Reduced interest in serious cricket has been avoided: but what's next? It seems obvious: first, stop pushing cricket to the sidelines of the season — this rainy April has already ruined the matches — and consolidate interest in it at a new level.
If he follows the example of the national baseball team, the number of his followers will grow even more. Last year was a great season with two trebles and one quad in the counties, the last being Sam Northeast in a stunning match between Leicester and Glamorgan at Grace Road where the home team scored 584 in the first innings and still lost : This is the kind of game that a true cricket fan would kill to watch.
Instead of the advice of desperation that recently talked about reducing the league match list to 12 or even 10 matches per season, expand to the point where each county plays everyone in its division twice — and if there should be divisions, two out of nine, so that there are 16 championship matches, and more tourist matches, and bring back the universities.
As our test cricket thrives, our top-notch system must provide a high level of talent play: and can do so in an attractive way that will win over new audiences.
All over the world, however, the picture is less rosy.
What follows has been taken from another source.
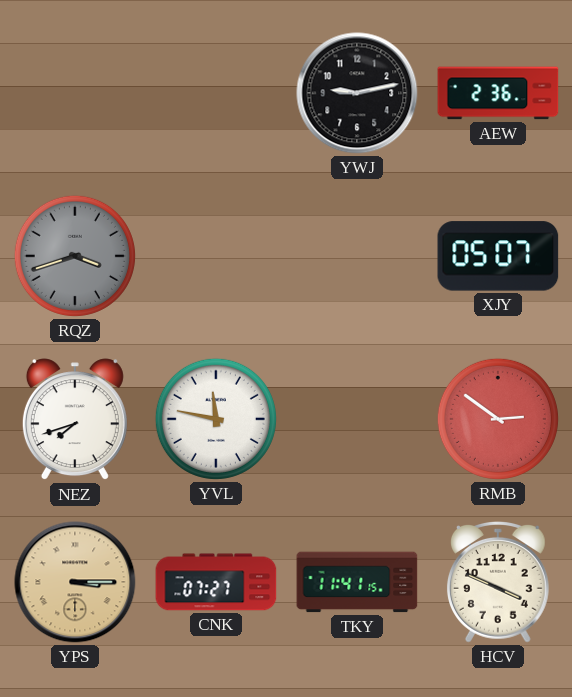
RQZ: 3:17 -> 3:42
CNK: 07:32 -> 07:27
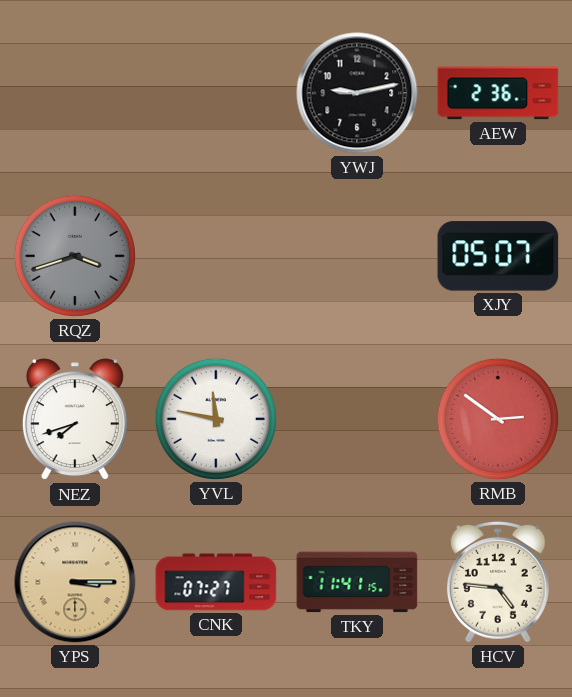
HCV: 3:49 -> 4:46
Test cricket is still in serious decline outside of England, Australia and India. In other countries, it is cannibalized to provide lucrative sub-continental competitions, where the interest in playing for the country far outweighs quick money.
Wisden notes this, but does not yet raise his voice against it to the height that may yet become necessary. We have reinvented the test uniform in this country, and with any luck in the next year or two we will reinvent the county game to accompany it. If much of the cricket world follows suit, they will need the same radical and innovative leadership.